** Opening Material shown block **

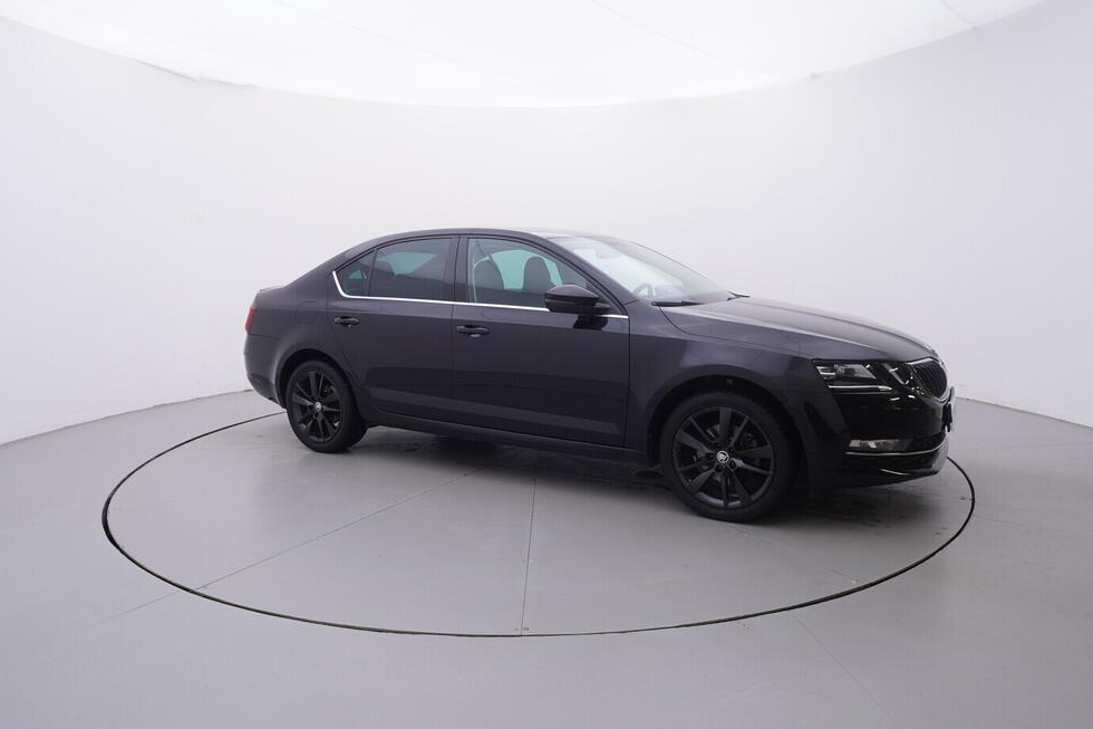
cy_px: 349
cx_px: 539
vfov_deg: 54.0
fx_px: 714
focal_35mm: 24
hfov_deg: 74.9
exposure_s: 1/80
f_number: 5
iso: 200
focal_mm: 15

** Closing Material shown block **
** Opening Material shown block **

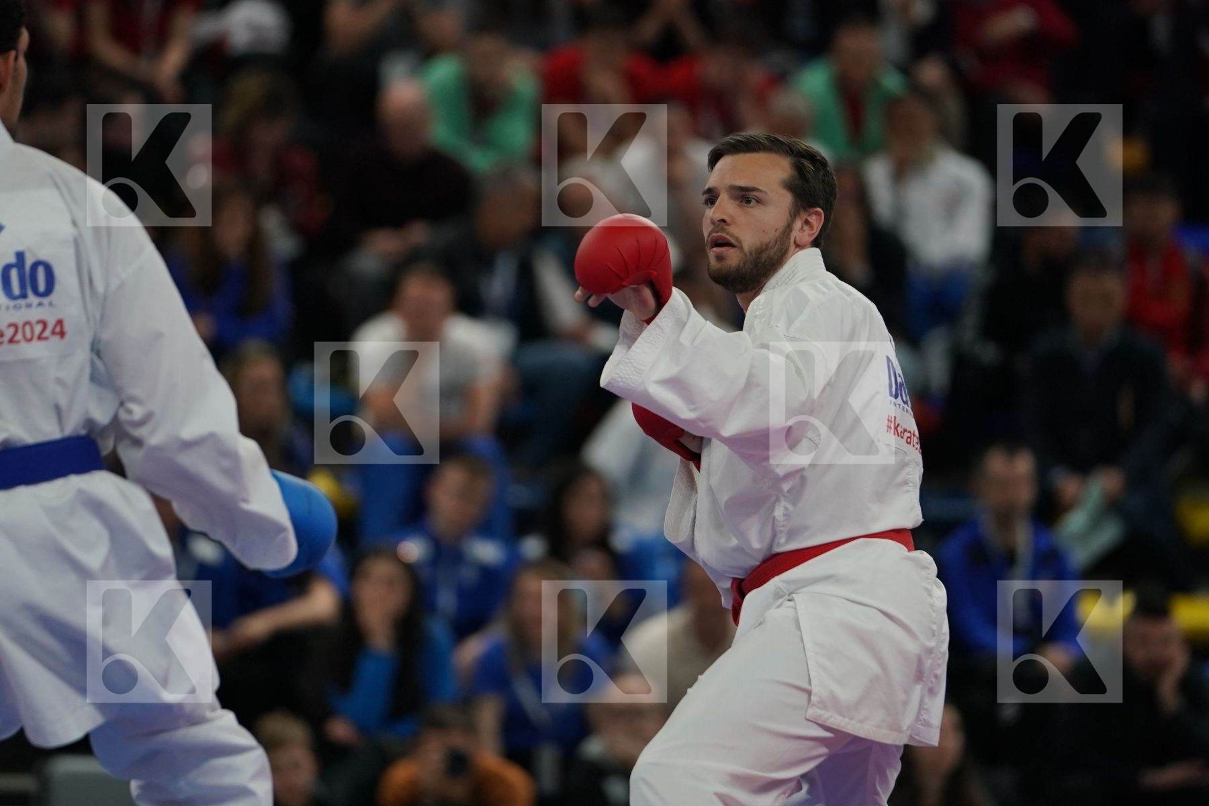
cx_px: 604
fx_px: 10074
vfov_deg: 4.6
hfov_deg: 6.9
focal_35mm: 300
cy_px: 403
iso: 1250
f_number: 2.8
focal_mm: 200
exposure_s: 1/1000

** Closing Material shown block **
** Opening Material shown block **

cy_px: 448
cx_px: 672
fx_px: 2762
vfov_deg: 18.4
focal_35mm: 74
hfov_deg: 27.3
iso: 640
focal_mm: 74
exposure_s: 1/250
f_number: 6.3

** Closing Material shown block **

-- Exercise aim --
Using the records above, restate word for word the lines from the one with "focal_35mm: 24" through the one with "focal_mm: 15", both included.

-- Solution for this exercise --
focal_35mm: 24
hfov_deg: 74.9
exposure_s: 1/80
f_number: 5
iso: 200
focal_mm: 15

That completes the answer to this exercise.